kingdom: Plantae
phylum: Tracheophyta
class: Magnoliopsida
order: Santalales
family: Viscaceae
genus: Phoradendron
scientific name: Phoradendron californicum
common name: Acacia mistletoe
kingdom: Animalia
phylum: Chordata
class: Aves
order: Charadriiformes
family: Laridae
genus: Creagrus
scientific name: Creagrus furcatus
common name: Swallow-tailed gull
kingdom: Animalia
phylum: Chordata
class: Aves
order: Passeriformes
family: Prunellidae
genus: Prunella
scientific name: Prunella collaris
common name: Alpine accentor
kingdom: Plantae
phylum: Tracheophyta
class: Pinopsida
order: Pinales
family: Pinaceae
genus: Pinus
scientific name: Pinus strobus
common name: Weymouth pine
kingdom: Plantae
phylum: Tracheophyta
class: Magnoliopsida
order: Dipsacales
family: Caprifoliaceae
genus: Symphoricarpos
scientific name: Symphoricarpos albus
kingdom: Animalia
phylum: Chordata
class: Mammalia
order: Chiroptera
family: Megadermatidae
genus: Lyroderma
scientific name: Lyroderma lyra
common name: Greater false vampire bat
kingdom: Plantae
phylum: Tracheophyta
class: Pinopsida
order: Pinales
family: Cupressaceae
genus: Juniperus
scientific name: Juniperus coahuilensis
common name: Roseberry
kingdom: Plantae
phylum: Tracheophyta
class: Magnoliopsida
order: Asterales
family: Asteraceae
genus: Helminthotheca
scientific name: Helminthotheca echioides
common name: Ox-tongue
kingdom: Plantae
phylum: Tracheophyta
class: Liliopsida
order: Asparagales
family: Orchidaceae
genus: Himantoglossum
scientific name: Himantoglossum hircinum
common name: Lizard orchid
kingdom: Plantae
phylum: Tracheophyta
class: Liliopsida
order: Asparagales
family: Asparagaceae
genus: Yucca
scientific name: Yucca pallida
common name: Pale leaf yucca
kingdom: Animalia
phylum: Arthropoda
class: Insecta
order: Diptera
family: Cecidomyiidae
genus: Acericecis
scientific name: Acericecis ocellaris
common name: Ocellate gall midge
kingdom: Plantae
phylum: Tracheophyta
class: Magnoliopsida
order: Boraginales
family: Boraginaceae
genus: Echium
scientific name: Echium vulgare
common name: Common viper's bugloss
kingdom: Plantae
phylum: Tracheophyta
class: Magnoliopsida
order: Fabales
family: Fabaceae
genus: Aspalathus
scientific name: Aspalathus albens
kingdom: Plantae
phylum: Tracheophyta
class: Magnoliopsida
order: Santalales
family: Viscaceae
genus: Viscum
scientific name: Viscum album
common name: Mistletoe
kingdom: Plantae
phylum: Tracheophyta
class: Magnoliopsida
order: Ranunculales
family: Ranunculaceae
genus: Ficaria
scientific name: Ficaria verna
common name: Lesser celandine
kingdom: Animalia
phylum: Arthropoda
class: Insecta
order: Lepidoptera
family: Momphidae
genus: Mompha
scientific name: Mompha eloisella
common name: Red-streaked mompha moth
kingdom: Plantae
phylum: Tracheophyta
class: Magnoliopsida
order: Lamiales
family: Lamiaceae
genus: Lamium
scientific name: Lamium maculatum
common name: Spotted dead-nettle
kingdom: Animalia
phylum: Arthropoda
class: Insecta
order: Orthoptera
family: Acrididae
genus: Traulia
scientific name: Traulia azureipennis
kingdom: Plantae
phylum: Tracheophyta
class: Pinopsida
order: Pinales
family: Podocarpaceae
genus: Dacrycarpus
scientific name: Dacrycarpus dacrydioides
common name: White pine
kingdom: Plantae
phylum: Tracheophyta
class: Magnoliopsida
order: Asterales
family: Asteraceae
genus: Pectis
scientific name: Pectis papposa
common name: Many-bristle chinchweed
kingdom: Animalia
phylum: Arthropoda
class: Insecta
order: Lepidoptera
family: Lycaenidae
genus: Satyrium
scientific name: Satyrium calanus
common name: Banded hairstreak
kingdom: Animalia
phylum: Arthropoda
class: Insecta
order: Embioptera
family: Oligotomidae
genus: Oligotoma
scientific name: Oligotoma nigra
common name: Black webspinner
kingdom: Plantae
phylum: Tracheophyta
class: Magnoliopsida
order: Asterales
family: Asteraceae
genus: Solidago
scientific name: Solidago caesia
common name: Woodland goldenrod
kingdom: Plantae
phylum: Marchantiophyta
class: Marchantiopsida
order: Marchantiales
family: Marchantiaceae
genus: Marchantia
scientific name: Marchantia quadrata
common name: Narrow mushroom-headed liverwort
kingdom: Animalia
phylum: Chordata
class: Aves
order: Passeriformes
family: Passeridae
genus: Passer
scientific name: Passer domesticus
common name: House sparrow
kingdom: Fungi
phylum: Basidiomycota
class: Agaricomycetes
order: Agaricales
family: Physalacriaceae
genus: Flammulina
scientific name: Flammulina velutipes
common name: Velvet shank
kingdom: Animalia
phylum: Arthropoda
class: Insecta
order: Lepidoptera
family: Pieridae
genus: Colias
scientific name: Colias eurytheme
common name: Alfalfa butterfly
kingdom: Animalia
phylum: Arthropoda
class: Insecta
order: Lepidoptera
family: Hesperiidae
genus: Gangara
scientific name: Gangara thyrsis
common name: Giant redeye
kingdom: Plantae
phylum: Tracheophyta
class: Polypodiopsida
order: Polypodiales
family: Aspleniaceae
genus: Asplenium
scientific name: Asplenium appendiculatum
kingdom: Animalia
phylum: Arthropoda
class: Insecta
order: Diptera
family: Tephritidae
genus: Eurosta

::::::::

_Written request_
Reproduce the items verbatim from their first line through the line containing "genus: Acericecis", both ends inclusive.

_The answer_
kingdom: Plantae
phylum: Tracheophyta
class: Magnoliopsida
order: Santalales
family: Viscaceae
genus: Phoradendron
scientific name: Phoradendron californicum
common name: Acacia mistletoe
kingdom: Animalia
phylum: Chordata
class: Aves
order: Charadriiformes
family: Laridae
genus: Creagrus
scientific name: Creagrus furcatus
common name: Swallow-tailed gull
kingdom: Animalia
phylum: Chordata
class: Aves
order: Passeriformes
family: Prunellidae
genus: Prunella
scientific name: Prunella collaris
common name: Alpine accentor
kingdom: Plantae
phylum: Tracheophyta
class: Pinopsida
order: Pinales
family: Pinaceae
genus: Pinus
scientific name: Pinus strobus
common name: Weymouth pine
kingdom: Plantae
phylum: Tracheophyta
class: Magnoliopsida
order: Dipsacales
family: Caprifoliaceae
genus: Symphoricarpos
scientific name: Symphoricarpos albus
kingdom: Animalia
phylum: Chordata
class: Mammalia
order: Chiroptera
family: Megadermatidae
genus: Lyroderma
scientific name: Lyroderma lyra
common name: Greater false vampire bat
kingdom: Plantae
phylum: Tracheophyta
class: Pinopsida
order: Pinales
family: Cupressaceae
genus: Juniperus
scientific name: Juniperus coahuilensis
common name: Roseberry
kingdom: Plantae
phylum: Tracheophyta
class: Magnoliopsida
order: Asterales
family: Asteraceae
genus: Helminthotheca
scientific name: Helminthotheca echioides
common name: Ox-tongue
kingdom: Plantae
phylum: Tracheophyta
class: Liliopsida
order: Asparagales
family: Orchidaceae
genus: Himantoglossum
scientific name: Himantoglossum hircinum
common name: Lizard orchid
kingdom: Plantae
phylum: Tracheophyta
class: Liliopsida
order: Asparagales
family: Asparagaceae
genus: Yucca
scientific name: Yucca pallida
common name: Pale leaf yucca
kingdom: Animalia
phylum: Arthropoda
class: Insecta
order: Diptera
family: Cecidomyiidae
genus: Acericecis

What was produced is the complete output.